--- Data to use ---

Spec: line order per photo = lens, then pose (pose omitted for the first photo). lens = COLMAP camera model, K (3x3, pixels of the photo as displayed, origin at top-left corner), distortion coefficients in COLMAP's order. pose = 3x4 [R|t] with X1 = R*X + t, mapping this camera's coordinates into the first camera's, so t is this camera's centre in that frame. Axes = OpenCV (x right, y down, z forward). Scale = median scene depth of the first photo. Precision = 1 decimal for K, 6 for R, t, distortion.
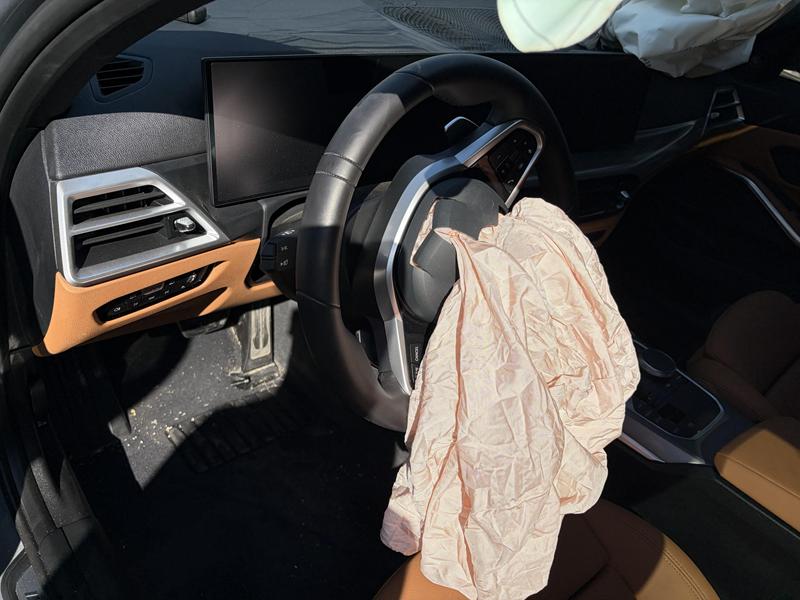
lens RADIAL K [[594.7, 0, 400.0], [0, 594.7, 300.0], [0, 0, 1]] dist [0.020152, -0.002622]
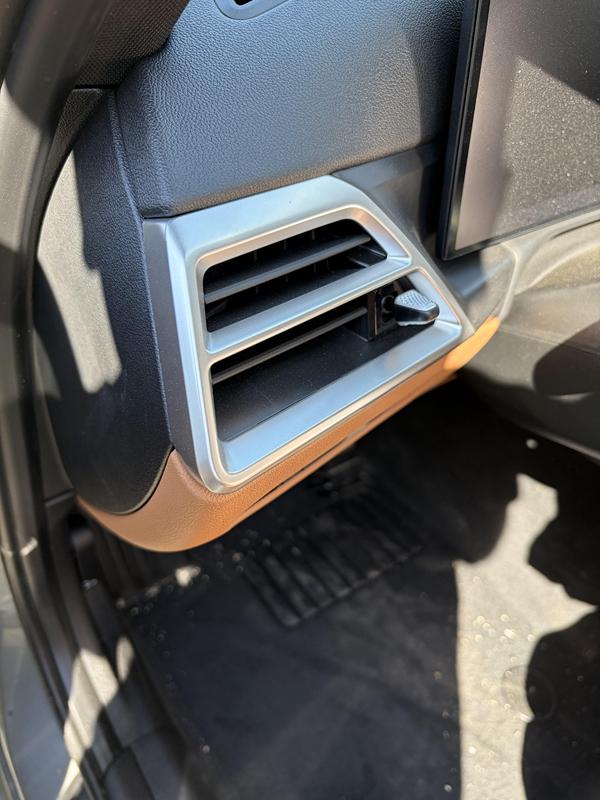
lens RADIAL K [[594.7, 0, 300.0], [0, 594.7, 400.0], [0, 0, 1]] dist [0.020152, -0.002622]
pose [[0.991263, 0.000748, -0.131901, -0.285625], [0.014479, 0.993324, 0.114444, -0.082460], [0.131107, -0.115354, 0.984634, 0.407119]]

---
--- Data to use ---

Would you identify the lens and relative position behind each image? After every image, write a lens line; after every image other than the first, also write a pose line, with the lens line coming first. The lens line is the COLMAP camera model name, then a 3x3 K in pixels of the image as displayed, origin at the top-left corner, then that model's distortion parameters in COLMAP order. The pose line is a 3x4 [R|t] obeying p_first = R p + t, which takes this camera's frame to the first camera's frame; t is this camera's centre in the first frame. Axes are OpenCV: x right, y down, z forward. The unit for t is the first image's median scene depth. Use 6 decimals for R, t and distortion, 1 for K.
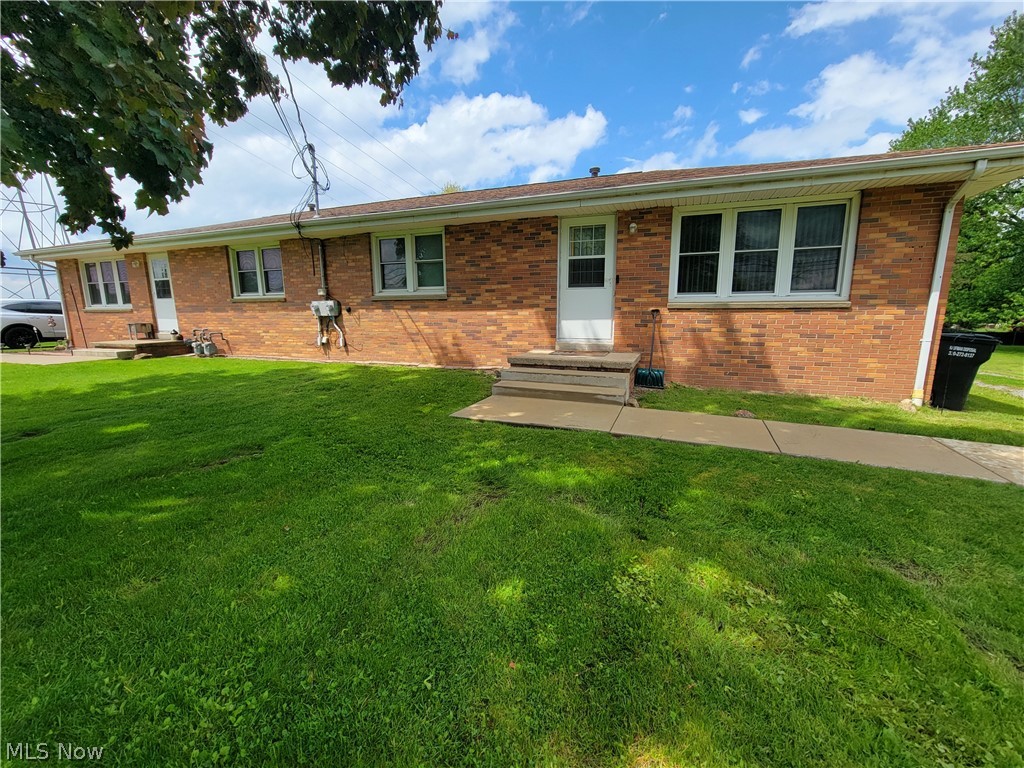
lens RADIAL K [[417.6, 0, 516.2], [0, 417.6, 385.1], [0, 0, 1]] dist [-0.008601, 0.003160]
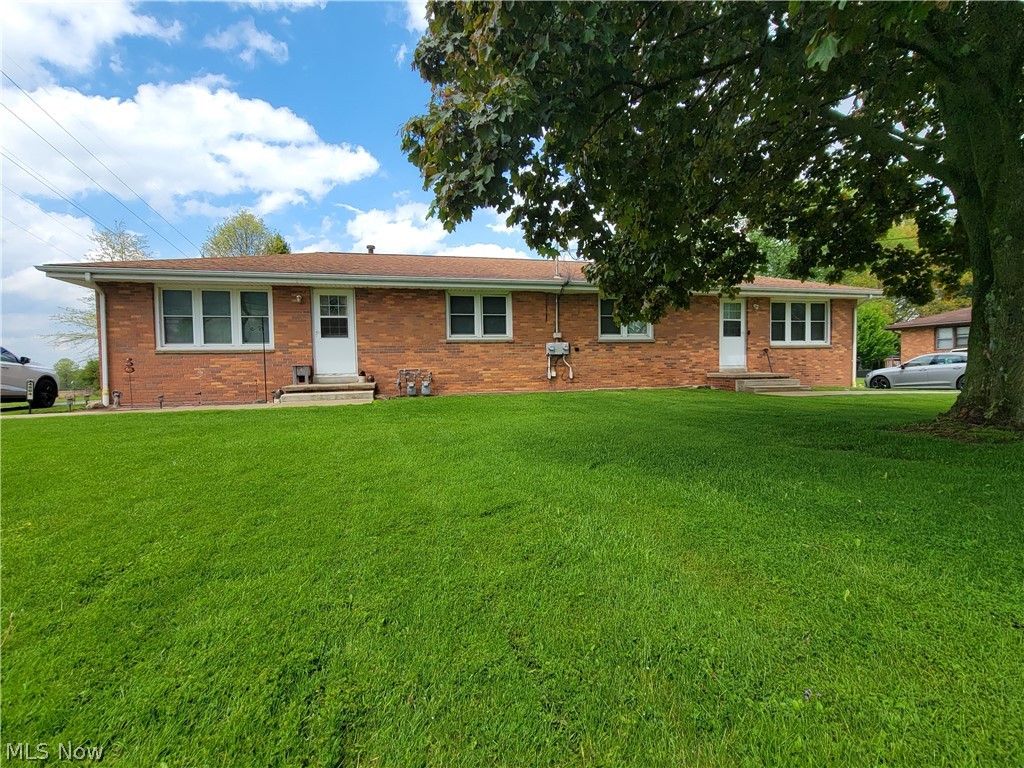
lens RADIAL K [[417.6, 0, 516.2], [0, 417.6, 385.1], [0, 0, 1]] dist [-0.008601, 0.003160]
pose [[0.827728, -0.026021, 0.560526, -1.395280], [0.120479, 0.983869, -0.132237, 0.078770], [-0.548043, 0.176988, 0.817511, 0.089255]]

---

Work task. Write out the lines from the line with "Spec: line order" to the line with "300.0], [0, 0, 1]] dist [0.020152, -0.002622]", both included, and leave the pictures out.

Output of the task.
Spec: line order per photo = lens, then pose (pose omitted for the first photo). lens = COLMAP camera model, K (3x3, pixels of the photo as displayed, origin at top-left corner), distortion coefficients in COLMAP's order. pose = 3x4 [R|t] with X1 = R*X + t, mapping this camera's coordinates into the first camera's, so t is this camera's centre in that frame. Axes = OpenCV (x right, y down, z forward). Scale = median scene depth of the first photo. Precision = 1 decimal for K, 6 for R, t, distortion.
lens RADIAL K [[594.7, 0, 400.0], [0, 594.7, 300.0], [0, 0, 1]] dist [0.020152, -0.002622]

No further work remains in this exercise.